India -The trial opened Tuesday of the former head of leading Indian outsourcing firm Satyam, accused of staging the nation's biggest corporate fraud in a case dubbed "India's Enron".

The declaration by Satyam founder and former chairman B. Ramalinga Raju in January 2009 that he had falsified profits plunged the Indian business world into turmoil.

"The court will likely issue summons to a list of witnesses to be heard," Raju's lawyer, Bharat Kumar, said as legal proceedings got under way in the southern city of Hyderabad.

Raju, who faces charges including conspiracy, cheating and forgery, declared in a letter of confession that he had overstated profits for years and inflated the company's balance sheet by more than a billion dollars.

He later backed down from the confession, but police maintain the letter was a "voluntary disclosure of fraud".

Raju and nine other senior executives from the company - including his brother B. Rama Raju - were expected to appear in court on Tuesday, his lawyer said.

Special public prosecutor K. Surendra said that paperwork on witnesses and documents being sought from the accused would be processed on Tuesday, with the court set to re-convene on November 8.

The scandal at the Hyderabad-based firm is known as "India's Enron" after the US energy giant that collapsed in 2001 in the wake of massive false-accounting revelations.

The hearing opened after India's Supreme Court last week revoked bail granted to Raju on health grounds in August, saying the gravity of the accusations meant the bail order "could not be sustained".

Raju has been undergoing treatment for hepatitis at a hospital in Hyderabad.

India's federal investigating agency, the Central Bureau of Investigation (CBI), argued bail should be cancelled because Raju might influence witnesses and tamper with evidence.

The Supreme Court has ordered the lower court to complete the trial of Raju by July 31 next year.

Satyam, ranked as India's fourth-largest outsourcer by revenue before the scandal, acts as a back office for some of the world's biggest companies including Nestle, General Electric and General Motors.
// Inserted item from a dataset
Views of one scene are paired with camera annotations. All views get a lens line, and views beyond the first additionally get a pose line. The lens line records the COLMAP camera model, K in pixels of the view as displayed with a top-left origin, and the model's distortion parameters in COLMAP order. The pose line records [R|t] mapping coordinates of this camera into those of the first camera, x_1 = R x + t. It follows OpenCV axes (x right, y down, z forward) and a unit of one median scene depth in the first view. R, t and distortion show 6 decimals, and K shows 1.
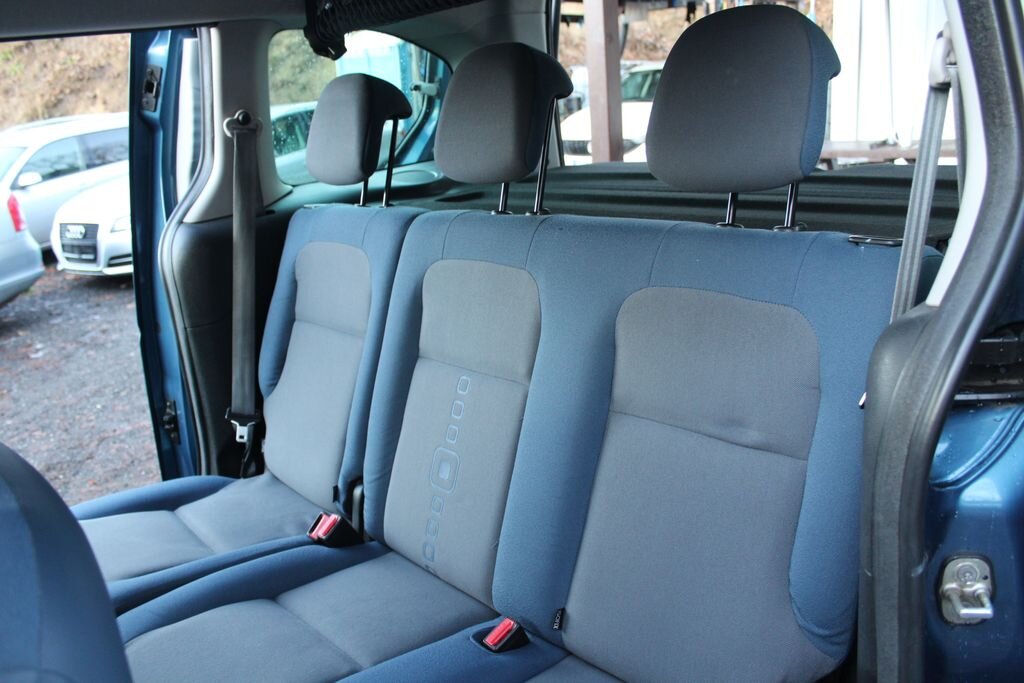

Satyam was taken over in April by mid-sized software outsourcer Tech Mahindra, a unit of the tractors-to-holidays conglomerate Mahindra and Mahindra, which paid nearly $600m for a majority share.

The company, rebranded Mahindra Satyam, announced a loss two months ago of $27.6m for the fiscal year to March as it reported its first results since the scandal.

"The patient has been revived and is convalescing. But it could be a year or two before the company will be healthy and running again," Mahindra Satyam chairman Vineet Nayyar said at the time.

Analysts have been divided about Satyam's future, with some saying the worst is over while others argue it could take a few quarters or even years of uphill struggle to fully emerge from the scandal.

Satyam's stock plunged more than 90% when the scandal broke but recovered when a government-appointed board took charge and later chose Tech Mahindra as the new owners through a bidding process.